Une technologue vient nous chercher. Dès que nous nous installons dans la pièce - M. sur un siège pivotant à côté du lit où je suis étendue -, elle barbouille mon bas-ventre de gelée gelée, enfile des gants et commence à glisser la sonde dans la substance gluante. À ma grande surprise, elle tourne l'écran vers nous pour déjà nous montrer quelques parties de toi. Ici, la tête, là sa colonne vertébrale. Voulez-vous connaître le sexe de l'enfant? Wow, déjà, mais oui, oui. Je suis si étonnée de cette expérience complètement différente d'avec Bo., où la technologue avait avec elle une apprenante et que j'étais devenue un cobaye un peu délaissé.

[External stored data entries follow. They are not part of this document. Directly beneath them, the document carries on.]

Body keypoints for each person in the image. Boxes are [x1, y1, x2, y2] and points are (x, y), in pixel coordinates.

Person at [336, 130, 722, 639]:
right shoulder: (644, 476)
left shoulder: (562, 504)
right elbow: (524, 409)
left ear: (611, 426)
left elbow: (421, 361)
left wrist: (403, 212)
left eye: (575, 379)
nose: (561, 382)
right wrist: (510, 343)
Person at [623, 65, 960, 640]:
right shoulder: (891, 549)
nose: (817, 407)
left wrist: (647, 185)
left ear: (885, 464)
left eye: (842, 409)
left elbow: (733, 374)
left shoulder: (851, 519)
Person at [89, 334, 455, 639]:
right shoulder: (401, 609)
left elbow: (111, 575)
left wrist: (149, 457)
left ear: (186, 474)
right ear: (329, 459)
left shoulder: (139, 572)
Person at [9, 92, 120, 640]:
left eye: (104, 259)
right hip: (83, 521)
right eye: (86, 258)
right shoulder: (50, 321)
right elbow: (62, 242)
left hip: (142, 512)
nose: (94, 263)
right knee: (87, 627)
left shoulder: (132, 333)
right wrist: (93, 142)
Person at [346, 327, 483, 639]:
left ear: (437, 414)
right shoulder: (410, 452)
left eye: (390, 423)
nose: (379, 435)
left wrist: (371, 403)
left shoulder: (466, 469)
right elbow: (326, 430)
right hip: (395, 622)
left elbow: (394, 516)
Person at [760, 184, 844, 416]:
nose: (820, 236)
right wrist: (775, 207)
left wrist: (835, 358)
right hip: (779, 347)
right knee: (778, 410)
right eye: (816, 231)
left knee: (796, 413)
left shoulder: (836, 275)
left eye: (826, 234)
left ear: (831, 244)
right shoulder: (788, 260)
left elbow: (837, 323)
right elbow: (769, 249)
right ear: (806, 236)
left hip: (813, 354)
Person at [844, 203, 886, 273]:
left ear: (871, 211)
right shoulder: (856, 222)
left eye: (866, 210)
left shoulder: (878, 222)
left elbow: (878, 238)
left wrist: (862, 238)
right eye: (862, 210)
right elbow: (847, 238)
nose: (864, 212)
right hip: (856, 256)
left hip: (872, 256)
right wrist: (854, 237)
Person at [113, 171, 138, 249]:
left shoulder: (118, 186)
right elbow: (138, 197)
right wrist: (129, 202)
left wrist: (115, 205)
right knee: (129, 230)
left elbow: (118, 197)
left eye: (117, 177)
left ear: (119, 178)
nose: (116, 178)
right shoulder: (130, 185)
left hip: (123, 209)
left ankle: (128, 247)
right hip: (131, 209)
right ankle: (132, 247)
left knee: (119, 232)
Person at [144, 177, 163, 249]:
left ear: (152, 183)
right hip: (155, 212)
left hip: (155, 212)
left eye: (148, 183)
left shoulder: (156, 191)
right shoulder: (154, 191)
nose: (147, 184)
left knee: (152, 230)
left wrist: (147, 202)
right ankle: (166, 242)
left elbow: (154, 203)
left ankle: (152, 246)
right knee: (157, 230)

La technologue aux cheveux blancs déplace la sonde habilement et stoppe lorsqu'elle trouve quelque chose qui me fait m'exclamer: ah, ce sont ses pieds. Mais non, qu'elle répond, ce sont ses cuisses - plus tard elle avouera que je n'avais pas tout à fait tort de penser cela car à ce stade-ci, les fémurs sont aussi grands que les pieds - et entre les deux, le sexe. Elle amène le curseur et nous pointe les parties génitales. Alors selon vous? J'hésite à répondre parce qu'avec garçon, même avec le curseur, je n'avais pas saisi l'image du pénis. C'est M. qui tente un: c'est un garçon? La technologue soupire, habituée de constater à quel point ce qui lui semble évident ne l'est pas pour les parents. Mais non, l'image est claire comme dans les livres, qu'elle nous annonce, c'est une fille.

Notre fille. Mes yeux et ceux de ton papa s'embuent et débordent. Notre sirène dans mon ventre, notre perle dans son huître. M. te voulait tant, bien qu'il avait fait la paix avec l'idée d'avoir un autre garçon. Il savait que l'important, c'était que nous apprenions que tu es en santé et de la tête aux pieds, tu l'es. Il irradie de bonheur. Il a eu ce qu'il désirait. Son garçon, sa fille, comme ce qu'il a lui-même connu, étant le grand frère de sa soeur. Je suis heureuse moi aussi, évidemment. Une petite demoiselle à aimer de tout mon coeur.

La famille se définit. Nous sommes comblés.